(Selected text):
********************

Roboxir View Source

0 dependencies, straightforward Robots.txt parser. Plug, parse, and do whatever needed with the result in a convinient UserAgent struct. This parser has two functions, crawlable/2 and crawlable?/2.

Usage

crawlable/2 usage example:

iex> Roboxir.crawlable("some_random_agent", "https://google.com/")
%Roboxir.UserAgent{
  allowed_urls: ["/js/", "/finance", "/maps/reserve/partners", "/maps/reserve",
   "/searchhistory/", "/alerts/$", "/alerts/remove", "/alerts/manage",
   "/accounts/o8/id", "/s2/static", ..],
  delay: 0,
  disallowed_urls: ["/nonprofits/account/", "/localservices/*", "/local/tab/",
   "/local/place/rap/", "/local/place/reviews/", ..],
  name: "google",
  sitemap_urls: []
}

crawlable?/2 usage example:

iex> Roboxir.crawlable?("other_randome_agent", "https://google.com/")

********************

(Extracted data entries):

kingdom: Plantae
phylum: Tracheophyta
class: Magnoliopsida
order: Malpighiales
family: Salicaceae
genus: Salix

********************

(To be done):
• 1. Name every field in the UserAgent struct that the Roboxir page shows in its crawlable/2 example.
• 2. Repeat the Roboxir page word for word, starting with "Roboxir View Source" and going on through "crawlable/2 and crawlable?/2.".

(Exercise responses):
• 1. allowed_urls, delay, disallowed_urls, name, sitemap_urls

• 2.
Roboxir View Source

0 dependencies, straightforward Robots.txt parser. Plug, parse, and do whatever needed with the result in a convinient UserAgent struct. This parser has two functions, crawlable/2 and crawlable?/2.